Onze poèmes sur le printemps
Ces poèmes sont extraits du Man.Yôshû, anthologie d'environ quatre mille cinq cents poèmes japonais, faite vers le milieu du VIIIème siècle, et traduits par R. Sieffert :
Poème du prince de Shiki pour exprimer sa joie :
Du rocher bondit
la cascade et par-dessus
pousses de fougère
faisant jaillir verdoyantes
voici venu le printemps
Deux poèmes do moraji de Wohari (son nom manque) :
Au mont printanier
dans une profusion de fleurs
de m'amie qui cueille
jeunes herbes les blancs cordons
je regarde charmant spectacle
Voici venu ce semble
printemps qui fait ployer les feuilles
car au creux des monts
sur les rameaux lointains je vois
fleurs qui vont s'épanouissant
Poème de Yamabe no Sukune Akahito :
A Kudarano
sur une vieille branche de lespédèze
pour attendre le ptrintemps
un rossignol s'était perché
est-ce point lui qui aura chanté
Fleurs des pruniers
du village de Kasuga
où se lève la brume
au vent qui descend des monts
point ne vous dispersez
(poème de Otomo no Sukune Murakami)
Un poème de la dame Takata (elle est la fille de Takayasu) :
La petite violette
de la lande où fleurit
la corète d'or
sous cette pluie printanière
la voilà qui s'épanouit
Man.Yôshû, VIII.
Deux poèmes composés l'an deux de Tenpyô-Shohô, au soir du premier de la troisième lune, en contemplant les fleurs des pêchers et pruniers d'un jardin printanier :
Jardin printanier
jetant un rouge éclat
fleurs de pêcher
et sur le chemin qu'elles éclairent
jouvencelles s'en sont allées
De mon jardin
est-ce les fleurs de prunier
ou sur le jardin tombée
neige légère qui point encore
entièrement n'est fondue
Man.Yôshû, XIX, Ôtomo no Sukune Yakamochi.

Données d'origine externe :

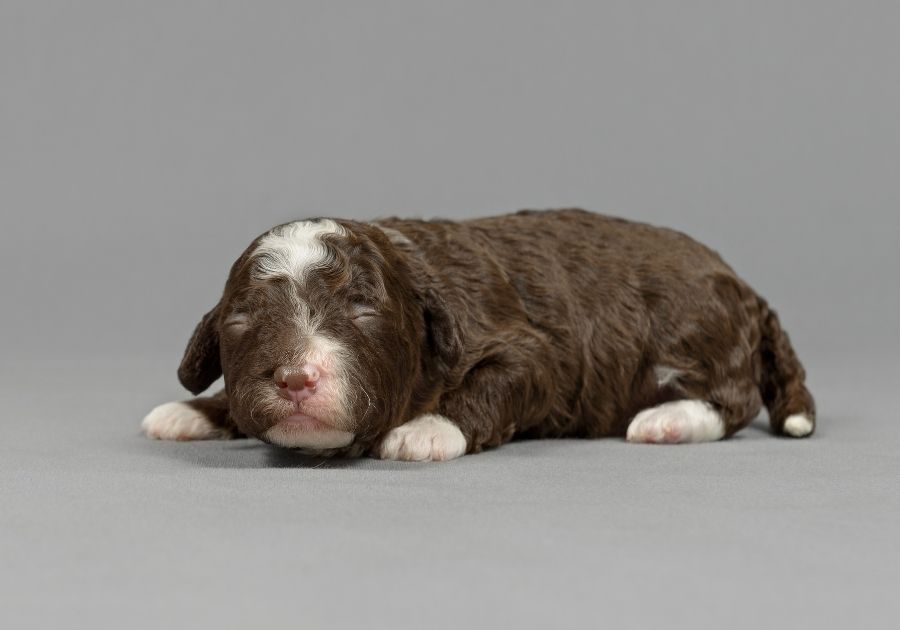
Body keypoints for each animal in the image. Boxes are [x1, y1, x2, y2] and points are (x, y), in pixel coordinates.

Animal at [141, 210, 816, 462]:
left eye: (362, 310)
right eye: (239, 321)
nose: (295, 377)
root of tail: (743, 284)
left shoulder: (534, 352)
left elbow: (496, 384)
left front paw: (426, 429)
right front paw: (194, 411)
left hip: (696, 329)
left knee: (734, 398)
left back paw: (669, 419)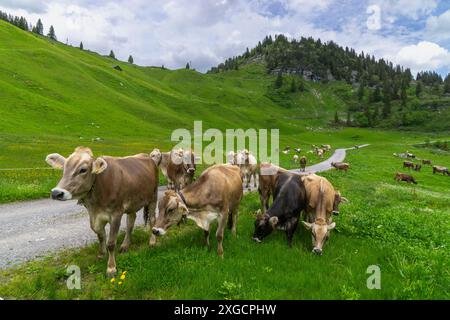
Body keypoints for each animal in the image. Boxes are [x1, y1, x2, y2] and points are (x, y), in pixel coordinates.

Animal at [45, 147, 158, 276]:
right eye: (64, 168)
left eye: (83, 170)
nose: (56, 193)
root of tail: (147, 156)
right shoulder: (94, 216)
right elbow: (100, 235)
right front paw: (101, 254)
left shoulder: (116, 214)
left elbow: (111, 243)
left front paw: (111, 268)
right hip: (132, 202)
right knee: (131, 221)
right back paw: (125, 245)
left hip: (153, 196)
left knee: (152, 219)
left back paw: (152, 242)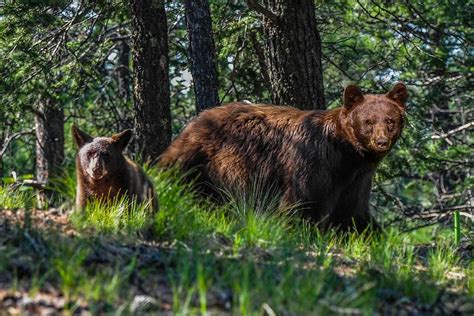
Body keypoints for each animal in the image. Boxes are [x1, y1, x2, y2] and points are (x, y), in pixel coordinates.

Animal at [159, 82, 408, 231]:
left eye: (390, 120)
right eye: (368, 121)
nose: (381, 142)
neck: (345, 155)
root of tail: (198, 118)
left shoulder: (357, 180)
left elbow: (355, 214)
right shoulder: (313, 163)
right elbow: (301, 201)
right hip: (211, 158)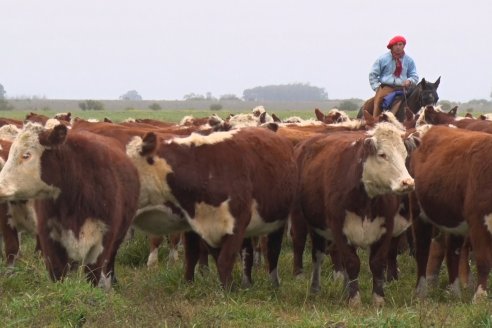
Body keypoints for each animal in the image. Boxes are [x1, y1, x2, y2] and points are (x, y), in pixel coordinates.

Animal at [0, 123, 140, 290]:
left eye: (26, 155)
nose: (0, 187)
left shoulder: (103, 242)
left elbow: (93, 276)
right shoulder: (49, 238)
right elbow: (56, 273)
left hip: (119, 237)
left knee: (110, 262)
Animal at [126, 127, 296, 288]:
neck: (206, 173)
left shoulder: (237, 224)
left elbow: (225, 260)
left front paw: (229, 291)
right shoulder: (203, 227)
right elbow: (205, 257)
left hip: (276, 222)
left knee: (272, 250)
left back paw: (274, 284)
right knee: (248, 252)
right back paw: (247, 283)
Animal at [292, 121, 416, 306]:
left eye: (404, 154)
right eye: (382, 155)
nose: (407, 182)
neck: (366, 199)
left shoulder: (386, 227)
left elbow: (377, 263)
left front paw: (378, 298)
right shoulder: (338, 228)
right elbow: (351, 262)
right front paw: (355, 299)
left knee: (320, 254)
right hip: (302, 218)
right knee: (306, 248)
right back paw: (306, 281)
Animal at [410, 125, 492, 302]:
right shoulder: (478, 221)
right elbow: (484, 260)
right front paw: (480, 297)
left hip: (456, 223)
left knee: (452, 253)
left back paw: (455, 293)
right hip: (419, 214)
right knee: (422, 251)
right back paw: (421, 292)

Un poème sur le mont Kagu de Kamo no Kimi Tarihito (suivi de deux poèmes courts) :
Du ciel descendu
au céleste mont Kagu
quand brume s'élève
et que vient le printemps
au vent des pins
sur l'étang vagues se lèvent
fleurs de cerisiers
obscurcissent l'ombre des arbres
du côté du large
le canard appelle sa compagne
du côté de la berge
une troupe de canards s'ébat
et les barques sur lesquelles
venaient se divertir
gens du grand Palais
aux cent assises de pierre
sans barre ni perche
sont échouées piteusement
de n'avoir plus de rameurs
Envois :
Que nul plus ne rame
en voici bien le signe
canard et sarcelle
qui plongent dans les eaux
sur la barque font leur nid
En l'espace d'un instant
ils ont pris un aspect antique
du Kaguyama
les sugi en fer de lance
au pied couvert de mousse
Man.Yôshû, III.
Note: les sugi sont des "arbres géants au tronc élancé se terminant en pointe".